_Given request:_
Could you format the lines in the records below as a numbered list, starting at the line that contains "genus: Lycogala" and ending at the line that contains "scientific name: Junco hyemalis", with both of those lines included, only those lines listed, and any blank lines left out?

======== Supplied information

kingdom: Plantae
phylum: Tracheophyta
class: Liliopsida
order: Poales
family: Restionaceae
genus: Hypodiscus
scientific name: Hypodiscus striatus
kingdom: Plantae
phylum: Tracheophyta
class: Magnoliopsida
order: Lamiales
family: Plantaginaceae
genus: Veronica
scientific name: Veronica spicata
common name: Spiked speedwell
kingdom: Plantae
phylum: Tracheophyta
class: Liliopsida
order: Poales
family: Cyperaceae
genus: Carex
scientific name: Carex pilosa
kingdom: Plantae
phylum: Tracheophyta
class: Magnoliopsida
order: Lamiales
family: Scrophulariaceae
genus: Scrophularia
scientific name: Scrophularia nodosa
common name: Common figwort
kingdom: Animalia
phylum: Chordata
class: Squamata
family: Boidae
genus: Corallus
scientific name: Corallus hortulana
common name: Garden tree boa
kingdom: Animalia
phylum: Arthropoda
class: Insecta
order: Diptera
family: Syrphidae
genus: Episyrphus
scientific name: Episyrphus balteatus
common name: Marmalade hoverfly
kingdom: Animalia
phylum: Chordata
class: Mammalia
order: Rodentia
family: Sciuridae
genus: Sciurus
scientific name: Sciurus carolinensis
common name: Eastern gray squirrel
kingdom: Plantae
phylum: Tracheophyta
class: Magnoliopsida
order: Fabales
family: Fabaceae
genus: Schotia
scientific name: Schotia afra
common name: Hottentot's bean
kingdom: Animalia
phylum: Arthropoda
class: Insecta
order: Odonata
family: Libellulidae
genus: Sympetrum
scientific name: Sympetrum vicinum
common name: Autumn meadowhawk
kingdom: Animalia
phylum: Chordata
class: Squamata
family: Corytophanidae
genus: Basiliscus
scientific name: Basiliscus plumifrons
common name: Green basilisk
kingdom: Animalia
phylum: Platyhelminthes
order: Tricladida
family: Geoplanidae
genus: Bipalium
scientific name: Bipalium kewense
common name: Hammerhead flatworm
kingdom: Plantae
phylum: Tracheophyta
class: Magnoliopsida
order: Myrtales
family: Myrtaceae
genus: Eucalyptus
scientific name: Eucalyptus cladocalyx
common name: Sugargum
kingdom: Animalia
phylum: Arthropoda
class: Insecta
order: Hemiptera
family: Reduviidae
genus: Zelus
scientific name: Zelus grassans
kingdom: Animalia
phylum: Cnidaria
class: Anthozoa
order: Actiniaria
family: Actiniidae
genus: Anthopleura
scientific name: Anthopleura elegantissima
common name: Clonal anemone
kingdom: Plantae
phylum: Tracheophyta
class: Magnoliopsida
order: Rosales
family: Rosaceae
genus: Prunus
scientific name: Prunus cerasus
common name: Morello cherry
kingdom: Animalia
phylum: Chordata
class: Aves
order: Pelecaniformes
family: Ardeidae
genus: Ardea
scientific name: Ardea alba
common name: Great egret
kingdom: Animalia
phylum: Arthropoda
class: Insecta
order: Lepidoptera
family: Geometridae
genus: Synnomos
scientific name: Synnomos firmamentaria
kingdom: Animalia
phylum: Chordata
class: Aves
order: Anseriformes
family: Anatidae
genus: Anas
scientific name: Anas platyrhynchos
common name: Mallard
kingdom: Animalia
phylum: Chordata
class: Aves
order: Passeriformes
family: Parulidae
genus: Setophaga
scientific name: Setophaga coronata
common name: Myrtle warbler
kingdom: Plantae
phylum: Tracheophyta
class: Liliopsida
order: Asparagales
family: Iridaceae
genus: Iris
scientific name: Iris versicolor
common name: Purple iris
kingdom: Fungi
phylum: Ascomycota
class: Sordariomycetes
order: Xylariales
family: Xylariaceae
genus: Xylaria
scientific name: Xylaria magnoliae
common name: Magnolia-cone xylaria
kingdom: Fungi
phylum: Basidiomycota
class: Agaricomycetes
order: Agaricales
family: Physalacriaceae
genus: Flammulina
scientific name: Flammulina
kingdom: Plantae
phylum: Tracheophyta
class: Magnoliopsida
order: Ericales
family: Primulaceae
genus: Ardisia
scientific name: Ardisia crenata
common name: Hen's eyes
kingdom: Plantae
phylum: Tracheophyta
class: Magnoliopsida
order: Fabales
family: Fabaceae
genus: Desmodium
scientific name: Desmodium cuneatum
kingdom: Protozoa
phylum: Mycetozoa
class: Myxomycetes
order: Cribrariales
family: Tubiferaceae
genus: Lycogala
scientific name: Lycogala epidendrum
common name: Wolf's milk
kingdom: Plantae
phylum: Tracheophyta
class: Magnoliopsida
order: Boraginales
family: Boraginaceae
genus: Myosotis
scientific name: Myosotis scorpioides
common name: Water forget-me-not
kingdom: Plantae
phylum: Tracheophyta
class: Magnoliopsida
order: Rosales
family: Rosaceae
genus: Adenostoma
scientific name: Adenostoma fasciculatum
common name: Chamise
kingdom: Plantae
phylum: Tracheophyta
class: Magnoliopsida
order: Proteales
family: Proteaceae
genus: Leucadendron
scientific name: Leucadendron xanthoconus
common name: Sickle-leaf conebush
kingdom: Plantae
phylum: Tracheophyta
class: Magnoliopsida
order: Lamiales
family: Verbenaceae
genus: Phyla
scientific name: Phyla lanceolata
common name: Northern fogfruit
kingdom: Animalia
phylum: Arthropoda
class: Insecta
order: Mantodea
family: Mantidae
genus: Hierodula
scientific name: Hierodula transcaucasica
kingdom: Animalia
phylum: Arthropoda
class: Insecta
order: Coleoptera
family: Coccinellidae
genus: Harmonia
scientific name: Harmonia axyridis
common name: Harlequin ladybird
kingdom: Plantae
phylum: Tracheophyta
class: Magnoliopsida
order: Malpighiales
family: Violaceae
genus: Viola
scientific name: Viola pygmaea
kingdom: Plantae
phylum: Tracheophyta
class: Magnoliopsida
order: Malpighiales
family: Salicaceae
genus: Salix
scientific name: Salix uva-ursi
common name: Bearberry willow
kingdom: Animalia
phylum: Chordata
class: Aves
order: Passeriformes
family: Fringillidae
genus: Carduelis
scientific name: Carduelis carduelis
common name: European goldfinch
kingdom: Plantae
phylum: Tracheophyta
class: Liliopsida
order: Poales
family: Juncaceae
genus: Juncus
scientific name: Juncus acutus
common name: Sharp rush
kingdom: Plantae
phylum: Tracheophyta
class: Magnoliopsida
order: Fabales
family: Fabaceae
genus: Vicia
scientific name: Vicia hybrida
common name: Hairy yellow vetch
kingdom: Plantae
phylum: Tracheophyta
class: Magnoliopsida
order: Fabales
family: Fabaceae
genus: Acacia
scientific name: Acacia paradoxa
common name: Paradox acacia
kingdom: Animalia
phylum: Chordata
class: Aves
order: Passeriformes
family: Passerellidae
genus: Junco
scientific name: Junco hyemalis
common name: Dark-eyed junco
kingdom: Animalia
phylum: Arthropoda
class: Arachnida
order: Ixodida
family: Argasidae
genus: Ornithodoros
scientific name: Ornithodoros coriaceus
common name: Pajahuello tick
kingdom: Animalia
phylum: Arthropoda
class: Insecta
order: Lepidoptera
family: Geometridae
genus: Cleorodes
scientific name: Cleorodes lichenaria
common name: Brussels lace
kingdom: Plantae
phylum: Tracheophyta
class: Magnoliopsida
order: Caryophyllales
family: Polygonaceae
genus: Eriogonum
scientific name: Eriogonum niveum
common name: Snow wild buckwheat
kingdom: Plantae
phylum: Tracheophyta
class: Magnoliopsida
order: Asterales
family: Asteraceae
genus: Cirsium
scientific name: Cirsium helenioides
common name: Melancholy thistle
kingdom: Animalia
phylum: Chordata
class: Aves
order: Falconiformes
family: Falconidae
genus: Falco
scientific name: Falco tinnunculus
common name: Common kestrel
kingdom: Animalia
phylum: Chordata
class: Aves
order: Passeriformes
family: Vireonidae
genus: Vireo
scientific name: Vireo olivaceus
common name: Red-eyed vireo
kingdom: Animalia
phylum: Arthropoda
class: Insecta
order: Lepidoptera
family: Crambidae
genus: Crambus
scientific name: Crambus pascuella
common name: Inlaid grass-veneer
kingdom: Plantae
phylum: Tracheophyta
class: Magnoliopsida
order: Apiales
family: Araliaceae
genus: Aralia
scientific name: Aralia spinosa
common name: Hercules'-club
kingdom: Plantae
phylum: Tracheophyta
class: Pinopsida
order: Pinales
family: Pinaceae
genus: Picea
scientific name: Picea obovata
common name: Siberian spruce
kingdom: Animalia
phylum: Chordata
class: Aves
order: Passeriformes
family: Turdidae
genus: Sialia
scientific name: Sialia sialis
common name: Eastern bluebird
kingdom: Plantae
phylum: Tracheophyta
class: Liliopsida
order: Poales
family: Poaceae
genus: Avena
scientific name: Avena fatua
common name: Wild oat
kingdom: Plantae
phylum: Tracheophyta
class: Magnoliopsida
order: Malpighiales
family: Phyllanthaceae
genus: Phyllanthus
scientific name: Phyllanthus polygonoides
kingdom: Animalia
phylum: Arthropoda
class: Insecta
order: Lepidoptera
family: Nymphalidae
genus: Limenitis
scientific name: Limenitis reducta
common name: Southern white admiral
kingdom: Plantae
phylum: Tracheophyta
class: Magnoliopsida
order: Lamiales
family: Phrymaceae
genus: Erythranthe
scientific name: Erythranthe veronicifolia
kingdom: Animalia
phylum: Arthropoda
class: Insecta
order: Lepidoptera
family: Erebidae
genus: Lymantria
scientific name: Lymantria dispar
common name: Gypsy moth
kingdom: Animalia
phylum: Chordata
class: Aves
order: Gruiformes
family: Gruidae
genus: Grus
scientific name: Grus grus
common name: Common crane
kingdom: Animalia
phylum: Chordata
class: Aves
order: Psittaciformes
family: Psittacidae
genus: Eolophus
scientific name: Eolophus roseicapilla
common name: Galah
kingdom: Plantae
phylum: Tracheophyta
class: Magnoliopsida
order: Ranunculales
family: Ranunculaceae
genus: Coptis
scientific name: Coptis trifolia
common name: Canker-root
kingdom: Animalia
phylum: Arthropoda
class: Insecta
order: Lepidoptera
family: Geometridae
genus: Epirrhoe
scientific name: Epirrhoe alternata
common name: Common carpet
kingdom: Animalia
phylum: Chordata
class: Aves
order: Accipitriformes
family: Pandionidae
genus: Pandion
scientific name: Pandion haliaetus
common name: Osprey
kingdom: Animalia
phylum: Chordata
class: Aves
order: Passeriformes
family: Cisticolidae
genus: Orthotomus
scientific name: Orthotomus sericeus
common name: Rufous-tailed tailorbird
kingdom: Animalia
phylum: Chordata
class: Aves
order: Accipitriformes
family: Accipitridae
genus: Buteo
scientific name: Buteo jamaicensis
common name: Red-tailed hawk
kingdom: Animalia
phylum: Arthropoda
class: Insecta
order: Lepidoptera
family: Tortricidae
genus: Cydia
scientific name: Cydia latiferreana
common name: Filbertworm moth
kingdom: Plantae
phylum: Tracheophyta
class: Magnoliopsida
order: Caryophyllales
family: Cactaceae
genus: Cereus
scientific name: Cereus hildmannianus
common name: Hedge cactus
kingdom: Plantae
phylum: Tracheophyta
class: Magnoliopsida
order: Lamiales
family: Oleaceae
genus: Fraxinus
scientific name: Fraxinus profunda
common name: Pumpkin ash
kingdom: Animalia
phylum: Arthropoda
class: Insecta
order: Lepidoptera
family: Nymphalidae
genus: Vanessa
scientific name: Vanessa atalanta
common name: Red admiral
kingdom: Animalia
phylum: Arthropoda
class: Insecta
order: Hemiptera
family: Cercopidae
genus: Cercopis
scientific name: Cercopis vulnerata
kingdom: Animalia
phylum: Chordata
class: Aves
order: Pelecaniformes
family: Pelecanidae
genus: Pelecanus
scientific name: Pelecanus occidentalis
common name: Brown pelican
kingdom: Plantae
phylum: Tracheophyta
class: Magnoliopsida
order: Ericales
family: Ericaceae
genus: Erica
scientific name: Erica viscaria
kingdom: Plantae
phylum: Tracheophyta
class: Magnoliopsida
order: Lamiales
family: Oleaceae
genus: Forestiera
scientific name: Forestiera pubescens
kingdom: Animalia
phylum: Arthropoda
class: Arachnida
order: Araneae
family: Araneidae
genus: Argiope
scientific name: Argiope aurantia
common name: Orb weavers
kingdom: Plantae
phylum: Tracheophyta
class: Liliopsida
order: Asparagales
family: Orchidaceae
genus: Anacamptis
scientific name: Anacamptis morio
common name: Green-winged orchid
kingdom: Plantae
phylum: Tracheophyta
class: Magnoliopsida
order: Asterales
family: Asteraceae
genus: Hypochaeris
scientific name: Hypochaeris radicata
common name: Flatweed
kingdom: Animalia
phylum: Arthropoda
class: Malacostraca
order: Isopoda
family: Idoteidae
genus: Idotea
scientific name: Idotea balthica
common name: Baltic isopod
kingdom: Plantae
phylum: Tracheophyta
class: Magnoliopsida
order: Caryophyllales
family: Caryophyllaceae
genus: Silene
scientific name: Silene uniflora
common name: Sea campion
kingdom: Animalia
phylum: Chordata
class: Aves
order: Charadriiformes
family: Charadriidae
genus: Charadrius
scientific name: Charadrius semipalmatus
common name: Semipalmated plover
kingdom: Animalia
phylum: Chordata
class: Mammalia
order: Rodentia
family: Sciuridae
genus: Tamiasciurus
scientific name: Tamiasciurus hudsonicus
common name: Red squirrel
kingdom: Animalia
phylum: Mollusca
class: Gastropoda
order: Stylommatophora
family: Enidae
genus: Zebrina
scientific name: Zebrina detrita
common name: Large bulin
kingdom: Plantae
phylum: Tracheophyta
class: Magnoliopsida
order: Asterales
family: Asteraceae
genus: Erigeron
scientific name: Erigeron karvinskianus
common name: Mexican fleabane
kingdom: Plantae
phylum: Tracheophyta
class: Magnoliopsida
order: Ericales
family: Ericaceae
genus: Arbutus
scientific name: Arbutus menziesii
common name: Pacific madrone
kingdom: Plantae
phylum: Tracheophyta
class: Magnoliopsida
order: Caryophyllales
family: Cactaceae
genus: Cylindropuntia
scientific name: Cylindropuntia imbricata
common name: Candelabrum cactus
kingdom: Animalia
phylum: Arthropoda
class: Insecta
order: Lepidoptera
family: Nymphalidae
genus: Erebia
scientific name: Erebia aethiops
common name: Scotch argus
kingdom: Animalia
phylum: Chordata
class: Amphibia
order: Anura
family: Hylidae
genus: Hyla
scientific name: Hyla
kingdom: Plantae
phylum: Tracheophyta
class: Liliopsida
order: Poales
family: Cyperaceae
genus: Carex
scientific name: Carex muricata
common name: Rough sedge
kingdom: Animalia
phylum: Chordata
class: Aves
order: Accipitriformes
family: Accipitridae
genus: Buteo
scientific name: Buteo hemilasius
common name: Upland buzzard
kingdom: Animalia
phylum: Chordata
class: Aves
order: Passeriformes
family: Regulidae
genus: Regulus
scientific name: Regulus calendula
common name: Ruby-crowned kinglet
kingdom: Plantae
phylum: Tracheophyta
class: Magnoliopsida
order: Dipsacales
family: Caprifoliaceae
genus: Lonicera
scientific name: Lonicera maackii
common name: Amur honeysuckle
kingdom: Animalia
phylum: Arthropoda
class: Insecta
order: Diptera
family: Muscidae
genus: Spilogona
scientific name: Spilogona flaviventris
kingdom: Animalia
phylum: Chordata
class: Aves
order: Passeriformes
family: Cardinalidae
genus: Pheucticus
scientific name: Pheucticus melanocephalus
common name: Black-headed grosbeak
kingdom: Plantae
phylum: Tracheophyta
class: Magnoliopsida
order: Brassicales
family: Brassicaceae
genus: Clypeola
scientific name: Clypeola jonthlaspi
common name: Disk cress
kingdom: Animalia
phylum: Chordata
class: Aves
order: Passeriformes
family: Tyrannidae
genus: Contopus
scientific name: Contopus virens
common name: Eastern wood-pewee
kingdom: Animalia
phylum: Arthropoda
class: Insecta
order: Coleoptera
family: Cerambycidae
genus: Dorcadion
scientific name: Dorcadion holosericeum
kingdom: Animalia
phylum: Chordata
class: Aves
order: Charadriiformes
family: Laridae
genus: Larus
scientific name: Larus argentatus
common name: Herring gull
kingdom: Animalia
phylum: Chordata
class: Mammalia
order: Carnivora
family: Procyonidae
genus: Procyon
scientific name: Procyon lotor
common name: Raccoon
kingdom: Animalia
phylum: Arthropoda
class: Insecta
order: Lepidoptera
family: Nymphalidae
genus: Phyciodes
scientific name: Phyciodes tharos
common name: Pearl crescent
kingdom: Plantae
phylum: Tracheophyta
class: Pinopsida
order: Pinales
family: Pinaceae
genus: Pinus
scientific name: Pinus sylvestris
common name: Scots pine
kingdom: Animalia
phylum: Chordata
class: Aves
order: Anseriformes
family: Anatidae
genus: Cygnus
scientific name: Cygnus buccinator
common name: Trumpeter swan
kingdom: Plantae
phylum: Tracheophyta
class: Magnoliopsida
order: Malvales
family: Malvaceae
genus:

================

_Result of the exercise:_
1. genus: Lycogala
2. scientific name: Lycogala epidendrum
3. common name: Wolf's milk
4. kingdom: Plantae
5. phylum: Tracheophyta
6. class: Magnoliopsida
7. order: Boraginales
8. family: Boraginaceae
9. genus: Myosotis
10. scientific name: Myosotis scorpioides
11. common name: Water forget-me-not
12. kingdom: Plantae
13. phylum: Tracheophyta
14. class: Magnoliopsida
15. order: Rosales
16. family: Rosaceae
17. genus: Adenostoma
18. scientific name: Adenostoma fasciculatum
19. common name: Chamise
20. kingdom: Plantae
21. phylum: Tracheophyta
22. class: Magnoliopsida
23. order: Proteales
24. family: Proteaceae
25. genus: Leucadendron
26. scientific name: Leucadendron xanthoconus
27. common name: Sickle-leaf conebush
28. kingdom: Plantae
29. phylum: Tracheophyta
30. class: Magnoliopsida
31. order: Lamiales
32. family: Verbenaceae
33. genus: Phyla
34. scientific name: Phyla lanceolata
35. common name: Northern fogfruit
36. kingdom: Animalia
37. phylum: Arthropoda
38. class: Insecta
39. order: Mantodea
40. family: Mantidae
41. genus: Hierodula
42. scientific name: Hierodula transcaucasica
43. kingdom: Animalia
44. phylum: Arthropoda
45. class: Insecta
46. order: Coleoptera
47. family: Coccinellidae
48. genus: Harmonia
49. scientific name: Harmonia axyridis
50. common name: Harlequin ladybird
51. kingdom: Plantae
52. phylum: Tracheophyta
53. class: Magnoliopsida
54. order: Malpighiales
55. family: Violaceae
56. genus: Viola
57. scientific name: Viola pygmaea
58. kingdom: Plantae
59. phylum: Tracheophyta
60. class: Magnoliopsida
61. order: Malpighiales
62. family: Salicaceae
63. genus: Salix
64. scientific name: Salix uva-ursi
65. common name: Bearberry willow
66. kingdom: Animalia
67. phylum: Chordata
68. class: Aves
69. order: Passeriformes
70. family: Fringillidae
71. genus: Carduelis
72. scientific name: Carduelis carduelis
73. common name: European goldfinch
74. kingdom: Plantae
75. phylum: Tracheophyta
76. class: Liliopsida
77. order: Poales
78. family: Juncaceae
79. genus: Juncus
80. scientific name: Juncus acutus
81. common name: Sharp rush
82. kingdom: Plantae
83. phylum: Tracheophyta
84. class: Magnoliopsida
85. order: Fabales
86. family: Fabaceae
87. genus: Vicia
88. scientific name: Vicia hybrida
89. common name: Hairy yellow vetch
90. kingdom: Plantae
91. phylum: Tracheophyta
92. class: Magnoliopsida
93. order: Fabales
94. family: Fabaceae
95. genus: Acacia
96. scientific name: Acacia paradoxa
97. common name: Paradox acacia
98. kingdom: Animalia
99. phylum: Chordata
100. class: Aves
101. order: Passeriformes
102. family: Passerellidae
103. genus: Junco
104. scientific name: Junco hyemalis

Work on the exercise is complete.